Hoyt Vandenberg - Post-military Life

Post-military Life

A scratch golfer, General Vandenberg spent every free moment on the golf courses, but he was also a lover of movies, Westerns, and scotch. Unfortunately, his last months in uniform were painful, unhealthy ones. General Vandenberg retired from active duty as a result of major illness on June 30, 1953, and died nine months later at the Walter Reed Army Medical Center from prostate cancer at the age of 55. His remains are buried in Section 30 of the Arlington National Cemetery.

His wife, Gladys Rose Vandenberg, started the concept of the Arlington Ladies while Vandenberg was Air Force Chief of Staff. The program provides that a military lady of the appropriate service represents the service chief at all military funerals at Arlington Cemetery. She was buried alongside her husband in Arlington National Cemetery upon her death on January 9, 1978. They are survived by their children, Gloria Miller, and retired Major General Hoyt S. Vandenberg, Jr., USAF.

On October 4, 1958, the missile and aerospace base at Camp Cooke in Lompoc, California, was renamed Vandenberg Air Force Base.
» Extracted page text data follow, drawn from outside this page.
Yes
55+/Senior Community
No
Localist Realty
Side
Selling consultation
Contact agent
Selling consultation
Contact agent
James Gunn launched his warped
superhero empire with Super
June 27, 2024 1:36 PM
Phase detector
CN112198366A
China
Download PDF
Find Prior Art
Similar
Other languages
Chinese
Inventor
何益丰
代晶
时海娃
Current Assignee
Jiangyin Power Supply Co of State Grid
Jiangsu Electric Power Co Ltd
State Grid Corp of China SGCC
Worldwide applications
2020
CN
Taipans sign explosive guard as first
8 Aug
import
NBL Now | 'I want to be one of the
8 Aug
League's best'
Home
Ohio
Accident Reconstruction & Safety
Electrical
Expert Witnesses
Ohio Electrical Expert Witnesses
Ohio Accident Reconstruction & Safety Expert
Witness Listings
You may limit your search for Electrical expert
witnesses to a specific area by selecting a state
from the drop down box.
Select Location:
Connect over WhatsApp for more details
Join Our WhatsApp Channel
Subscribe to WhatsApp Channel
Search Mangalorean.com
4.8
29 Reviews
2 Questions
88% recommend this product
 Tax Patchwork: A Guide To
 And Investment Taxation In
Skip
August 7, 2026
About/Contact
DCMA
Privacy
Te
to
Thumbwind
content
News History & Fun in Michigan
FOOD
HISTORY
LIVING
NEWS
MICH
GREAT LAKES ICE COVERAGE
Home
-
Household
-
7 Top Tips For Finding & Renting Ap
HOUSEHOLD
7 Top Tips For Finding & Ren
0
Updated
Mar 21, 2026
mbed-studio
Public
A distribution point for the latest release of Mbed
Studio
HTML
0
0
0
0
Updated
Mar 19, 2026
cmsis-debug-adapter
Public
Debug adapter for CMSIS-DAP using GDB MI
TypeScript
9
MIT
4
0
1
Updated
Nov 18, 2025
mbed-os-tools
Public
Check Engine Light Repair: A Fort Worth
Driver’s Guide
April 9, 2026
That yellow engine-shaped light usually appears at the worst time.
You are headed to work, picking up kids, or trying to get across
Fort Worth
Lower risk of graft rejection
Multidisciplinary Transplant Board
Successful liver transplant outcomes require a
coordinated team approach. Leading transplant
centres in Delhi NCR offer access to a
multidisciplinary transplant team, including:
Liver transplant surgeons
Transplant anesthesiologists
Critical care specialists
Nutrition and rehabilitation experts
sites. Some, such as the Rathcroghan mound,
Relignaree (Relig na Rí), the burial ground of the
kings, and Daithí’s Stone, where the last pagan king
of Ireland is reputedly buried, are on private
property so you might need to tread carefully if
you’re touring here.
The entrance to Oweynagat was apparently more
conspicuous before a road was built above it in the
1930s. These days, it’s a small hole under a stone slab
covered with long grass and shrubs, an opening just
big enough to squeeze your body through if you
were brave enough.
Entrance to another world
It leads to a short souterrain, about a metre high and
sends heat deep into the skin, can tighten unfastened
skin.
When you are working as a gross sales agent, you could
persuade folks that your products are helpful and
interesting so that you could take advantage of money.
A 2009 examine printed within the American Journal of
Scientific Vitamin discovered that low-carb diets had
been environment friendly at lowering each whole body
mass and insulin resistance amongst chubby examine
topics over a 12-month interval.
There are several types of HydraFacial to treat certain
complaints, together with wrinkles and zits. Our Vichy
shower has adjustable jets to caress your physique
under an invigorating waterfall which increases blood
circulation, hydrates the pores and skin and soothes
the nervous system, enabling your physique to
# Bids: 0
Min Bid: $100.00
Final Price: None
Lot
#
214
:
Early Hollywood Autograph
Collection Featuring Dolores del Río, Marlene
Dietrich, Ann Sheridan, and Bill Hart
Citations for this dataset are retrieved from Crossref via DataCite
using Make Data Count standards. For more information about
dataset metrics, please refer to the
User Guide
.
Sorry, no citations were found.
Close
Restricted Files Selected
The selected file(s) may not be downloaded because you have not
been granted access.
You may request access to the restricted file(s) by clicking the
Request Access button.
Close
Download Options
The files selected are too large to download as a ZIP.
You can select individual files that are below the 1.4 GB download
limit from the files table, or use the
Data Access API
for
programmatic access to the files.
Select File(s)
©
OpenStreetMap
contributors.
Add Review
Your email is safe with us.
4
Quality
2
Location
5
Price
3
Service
In July 1963, the instrument ship USAF General Hoyt S. Vandenberg (T-AGM-10) was renamed at Cape Canaveral, Florida, for duty on the Eastern Space and Missile Range in the Atlantic. One of the two cadets' dormitories at the United States Air Force Academy, Vandenberg Hall, is also named in his honor. In addition, a popular enlisted "hangout" for technical school Airmen at Keesler AFB, Mississippi, is named in his honor. The Vandenberg Esplanade, located along the Merrimack River in Lowell, Massachusetts and part of the Lowell Heritage State Park, is named in his honor.